We agree that our approach does not completely rule out the possibility that some of the connectivity we are seeing could be the result of highly structured physiological noise. However, in this, our study is not different from any other fMRI study. The past few years have shown that we have to completely rethink the BOLD signal and its relationship with physiological “noise” as well as its exact role in functional connectivity. Nevertheless, we have now removed our statement about non-canonical BOLD signals from the Abstract and also toned down the statement in the caption of Figure 1. As requested, we have further added a short discussion of the limitations of disentangling physiological artefacts from neural underpinnings to the Discussion section.

Regarding a potential hyperventilatory response to LBNP, we have no evidence for a significant effect of 30 mmHg LBNP on respiratory interval, respiratory volume, and respiratory volume per time (see our response to point 1 above). This has been added to the manuscript.

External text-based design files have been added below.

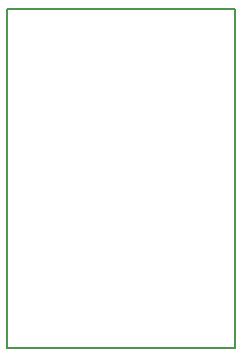
<source format=gko>
G04 Layer_Color=16711935*
%FSTAX24Y24*%
%MOIN*%
G70*
G01*
G75*
%ADD16C,0.0080*%
D16*
X0412Y0312D02*
X0488D01*
X0412Y0199D02*
Y0312D01*
Y0199D02*
X0488D01*
Y0312D01*
M02*

</source>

Regarding the HRF in non-cortical regions, we agree that it is not well understood. However, we do not consider this a specific problem for non-cortical regions, as Rangaprakash et al., 2017, have shown that HRF variability can lead to strong pseudo-connectivity in cortical RSNs. Furthermore, Chen and Glover, 2015 have shown that the need for a narrower HRF with a higher frequency cut-off is evident in cortical fMRI when investigating the neuronal underpinnings of functional connectivity.

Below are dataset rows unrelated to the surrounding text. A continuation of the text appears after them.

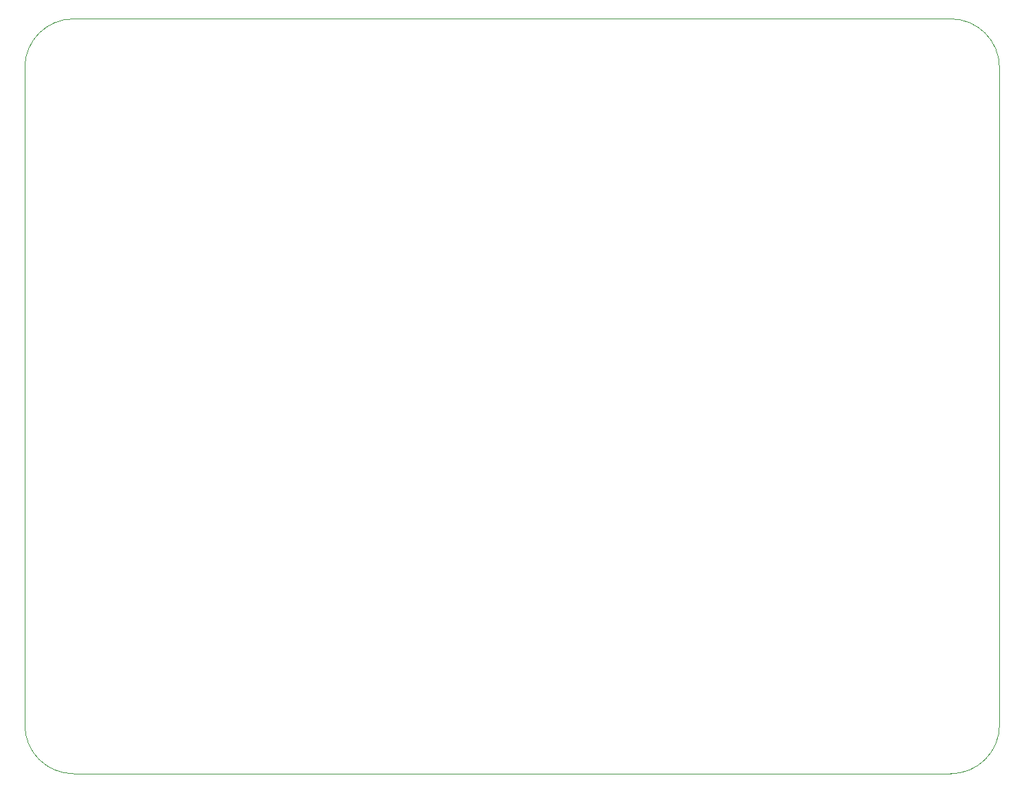
<source format=gbr>
%TF.GenerationSoftware,KiCad,Pcbnew,(5.99.0-9843-g93c991926f)*%
%TF.CreationDate,2021-06-06T23:03:54-04:00*%
%TF.ProjectId,nixieclock,6e697869-6563-46c6-9f63-6b2e6b696361,rev?*%
%TF.SameCoordinates,Original*%
%TF.FileFunction,Profile,NP*%
%FSLAX46Y46*%
G04 Gerber Fmt 4.6, Leading zero omitted, Abs format (unit mm)*
G04 Created by KiCad (PCBNEW (5.99.0-9843-g93c991926f)) date 2021-06-06 23:03:54*
%MOMM*%
%LPD*%
G01*
G04 APERTURE LIST*
%TA.AperFunction,Profile*%
%ADD10C,0.100000*%
%TD*%
G04 APERTURE END LIST*
D10*
X50000000Y-157000000D02*
G75*
G03*
X56000000Y-163000000I6000000J0D01*
G01*
X50000000Y-76000000D02*
X50000000Y-157000000D01*
X164000000Y-70000000D02*
X56000000Y-70000000D01*
X170000000Y-157000000D02*
X170000000Y-76000000D01*
X56000000Y-163000000D02*
X164000000Y-163000000D01*
X50000000Y-76000000D02*
G75*
G02*
X56000000Y-70000000I6000000J0D01*
G01*
X170000000Y-157000000D02*
G75*
G02*
X164000000Y-163000000I-6000000J0D01*
G01*
X170000000Y-76000000D02*
G75*
G03*
X164000000Y-70000000I-6000000J0D01*
G01*
M02*

</source>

7) The continuous blood pressure measurement seems to reside on peripheral arterial pressure pulse. Given that these are healthy participants, is there written consent and permission from the ERB explicitly to acquire arterial blood pressure, given that this is of course super invasive?

This is a misunderstanding and we apologize for not being clear about this. Of course, the blood pressure measurement was carried out non-invasively by using an inflatable cuff on the thumb. We have now made it clear in the Materials and methods section, that our measurement was non-invasive.

References

Niazy RK, Xie J, Miller K, Beckmann CF, Smith SM. Spectral characteristics of resting state networks. Prog Brain Res. 2011;193:259-76.

Rangaprakash D, Wu GR, Marinazzo D, Hu X, Deshpande G. Hemodynamic response function (HRF) variability confounds resting-state fMRI functional connectivity. Magn Reson Med. 2018 Oct;80(4):1697-1713.

Trapp C, Vakamudi K, Posse S. On the detection of high frequency correlations in resting state fMRI. Neuroimage. 2018;164:202-213.